Similarly, if I have to do some complex contract, one thing I occasionally (though rarely) do in my own code is to define a mirror structure that borrows fields. So imagine I have:

struct TheOwner {
    map: HashMap,
    vec: Vec
}

and I have some algorithm that writes to map but reads from vec. It might be defined on a struct:

impl TheOwner {
    fn algorithm(&mut self) {
        (TheAlgorithm { map: &mut self.map, vec: &self.vec }).go();
    }
}

struct TheAlgorithm<'algorithm> {
    map: &'algorithm mut HashMap,
    vec: &'algorithm Vec,
}

impl<'algorithm> TheAlgorithm<'algorithm> {
    fn go(&mut self) { ... }
}

This is annoying to define, but very flexible, and achieves the same effect as the inout, in categorizations.

This RFC seems relevant. It doesn't address the idea of restricting borrow in delegation, but that could be an interesting approach.

However, its interesting that you mention not wanting to be forced to make your fields public. My reasoning was sort of opposite - that we should be cautious about introducing backward compatibility traps by which changing the inner structure of a type could make two methods no longer disjoint, introducing a breaking change?

Is this issue of disjoint fields such a horrendous issue that it warrants a specific consideration at the language level?

I understand that sometimes the straightforward approach does not work because of it, but before considering enriching the language, I first wonder if this actually needs solving.

For now, it’s always been a very minor issue for me; I don’t encounter the problem often and can usually easily work around it.

2 Likes

I had been under the impression that this issue could be fixed by making the borrow checker somehow “smarter”. Had I misunderstood or has this option been taken off the table (and is it off for now or for good)?

The borrow checker can be modified to make it able to see when a method is not touching the unborrowed fields. But this increases the compilation times, and most importantly, you can't tell what fields are borrowed from the method signature, so you need a struct-level inference. Is this going to reduce the ability to perform separate compilation?

That's not the issue, the issue is that small changes in the body of the method change the signature of the method. So API stability is prone to breakage. The same reasoning applies to const fn, pure, full lifetime inference, return type inference, ...

1 Like

So the problem boils down to the fact that the computer wouldn't warn the programmer when he changed the (inferred) api by modifying the body of a function? If this is the case, then this adds confidence to my long-standing hunch that the IDE and the compiler should be one monolithic thing where one couldn't be separated from the other, and source files should be binary instead of text and the only way to modify them would be through that IDE/compiler application. This would enable all kinds of nice programming language features.

Are you really trying to start an editor war? You can make your IDE as fancy as you like, but don't try to tell me I can't use Vim...

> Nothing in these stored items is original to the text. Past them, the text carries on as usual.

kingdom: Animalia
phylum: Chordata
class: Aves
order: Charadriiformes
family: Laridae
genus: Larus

Well, obviously I assumed that the Über-language would be integrated to Vim specifically. That goes without saying.

1 Like

No, this is not necessary at all.

Currently, the type-level contract of the API is visible in the signature. If we were to introduce contract elements that were inferred, there are different ways to prevent accidental breaking changes. Elm has experimented with automatically identifying changes in the inferred types of public signatures. The integrations you enumerated may be interesting for other reasons, but they are not necessary to solve this problem.

Personally, while a tool like elm's is interesting, I'm in favor of keeping the contract of an API explicit in the source.